◆ **Task description**: From the source passage, transcribe the part starting with "It was easy" and going on through "the normal scene.".

◆ **Source passage**:
== Segment start ==

Infanticide, I can't give a decent opinion on that. I never made it to the casas. I only got a brief look into LDV, but it was too early to see what kind of action was there, and an hour in Tu Candela, which is a mixed venue that didn't appear to have many working girls when I was there. I skipped Hollywood Playa, the prime beach pick-up place. That more dark-skinned girls are available is about all I can say definitively. The light-skinned girls I was with were all Paisas.

It was easy for me to score all the girls I needed without leaving the premises of my building, see the second part of my report to be posted (hopefully) tomorrow. Also, the place was filled with Easter week (spring break) tourists, which made it a little hard to get a good fix on the normal scene.

I would definitely go back, myself, if only to check out the casa scene while enjoying a nice beach resort. I'm suspecting, though, that Medellin is the #1 spot.

DM, good to hear from you. You're right, the best whores are good courtesans--it's almost an insult to call them whores, in a class with less accomplished companions. She just may be a little more accomplished than most, to show me those little things I haven't seen before that make me think of her as special. I know, and if she is such a good courtesan, I'm still buying (with money, not emotions). As I told her, I don't know if whether it's the money or that we really connected. Yet. Obviously, I'd like to think she really likes me, but realistically now....

== Segment end ==

◆ **Material provided**:
== Segment start ==

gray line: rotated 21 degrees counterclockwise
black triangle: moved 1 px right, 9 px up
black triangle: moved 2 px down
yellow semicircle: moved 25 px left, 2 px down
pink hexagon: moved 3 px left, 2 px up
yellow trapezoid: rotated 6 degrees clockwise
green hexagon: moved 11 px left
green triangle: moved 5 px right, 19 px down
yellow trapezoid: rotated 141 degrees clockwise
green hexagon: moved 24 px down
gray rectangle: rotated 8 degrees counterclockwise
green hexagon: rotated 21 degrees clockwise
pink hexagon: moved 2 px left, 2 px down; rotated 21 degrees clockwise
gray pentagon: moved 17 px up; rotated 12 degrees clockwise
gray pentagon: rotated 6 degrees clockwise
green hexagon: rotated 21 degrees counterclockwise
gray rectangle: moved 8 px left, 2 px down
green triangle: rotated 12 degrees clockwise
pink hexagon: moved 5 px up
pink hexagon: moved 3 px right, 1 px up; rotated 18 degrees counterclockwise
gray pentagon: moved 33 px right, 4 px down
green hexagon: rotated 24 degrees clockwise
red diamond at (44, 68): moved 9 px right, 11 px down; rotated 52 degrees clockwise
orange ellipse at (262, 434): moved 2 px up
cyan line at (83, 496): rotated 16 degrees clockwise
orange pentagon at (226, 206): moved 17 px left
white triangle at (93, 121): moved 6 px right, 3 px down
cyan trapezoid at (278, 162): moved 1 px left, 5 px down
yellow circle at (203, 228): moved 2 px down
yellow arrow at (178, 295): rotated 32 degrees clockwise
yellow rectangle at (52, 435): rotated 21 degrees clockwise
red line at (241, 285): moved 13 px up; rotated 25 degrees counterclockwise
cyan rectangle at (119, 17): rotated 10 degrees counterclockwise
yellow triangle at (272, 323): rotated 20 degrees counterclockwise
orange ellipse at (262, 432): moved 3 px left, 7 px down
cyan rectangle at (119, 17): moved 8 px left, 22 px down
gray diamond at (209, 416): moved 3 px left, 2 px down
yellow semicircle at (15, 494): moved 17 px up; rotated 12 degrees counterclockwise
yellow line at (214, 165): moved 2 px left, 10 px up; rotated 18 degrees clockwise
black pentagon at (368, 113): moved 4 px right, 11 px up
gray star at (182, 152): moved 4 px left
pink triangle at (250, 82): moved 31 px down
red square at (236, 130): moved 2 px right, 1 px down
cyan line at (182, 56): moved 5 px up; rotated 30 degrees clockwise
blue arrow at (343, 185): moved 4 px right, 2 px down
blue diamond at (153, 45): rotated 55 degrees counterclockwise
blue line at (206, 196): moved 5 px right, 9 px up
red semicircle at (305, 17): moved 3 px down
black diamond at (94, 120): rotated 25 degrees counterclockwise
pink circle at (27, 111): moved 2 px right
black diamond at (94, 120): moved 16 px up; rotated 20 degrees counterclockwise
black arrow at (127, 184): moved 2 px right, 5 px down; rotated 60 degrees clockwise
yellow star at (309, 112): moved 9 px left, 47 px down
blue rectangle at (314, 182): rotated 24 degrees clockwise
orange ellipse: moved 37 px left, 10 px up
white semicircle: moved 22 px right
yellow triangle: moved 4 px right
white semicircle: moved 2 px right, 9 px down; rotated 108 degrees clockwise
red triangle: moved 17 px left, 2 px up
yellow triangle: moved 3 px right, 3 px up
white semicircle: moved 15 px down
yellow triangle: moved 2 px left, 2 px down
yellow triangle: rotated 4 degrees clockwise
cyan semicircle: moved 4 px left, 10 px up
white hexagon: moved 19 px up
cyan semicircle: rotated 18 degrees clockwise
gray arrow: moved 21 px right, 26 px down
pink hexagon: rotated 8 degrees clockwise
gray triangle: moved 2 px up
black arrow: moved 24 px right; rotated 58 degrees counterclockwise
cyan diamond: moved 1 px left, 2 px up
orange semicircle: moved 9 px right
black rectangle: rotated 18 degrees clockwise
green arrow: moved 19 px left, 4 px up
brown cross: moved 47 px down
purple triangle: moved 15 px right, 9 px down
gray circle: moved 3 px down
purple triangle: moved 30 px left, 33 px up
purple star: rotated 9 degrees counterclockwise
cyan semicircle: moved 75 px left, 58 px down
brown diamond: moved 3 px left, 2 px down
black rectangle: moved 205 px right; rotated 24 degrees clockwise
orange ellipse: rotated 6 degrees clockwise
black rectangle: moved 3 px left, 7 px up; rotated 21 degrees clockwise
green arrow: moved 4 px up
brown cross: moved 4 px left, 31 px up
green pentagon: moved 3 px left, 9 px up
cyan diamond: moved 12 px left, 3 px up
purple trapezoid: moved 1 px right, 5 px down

== Segment end ==

◆ **Output of the exercise**:
It was easy for me to score all the girls I needed without leaving the premises of my building, see the second part of my report to be posted (hopefully) tomorrow. Also, the place was filled with Easter week (spring break) tourists, which made it a little hard to get a good fix on the normal scene.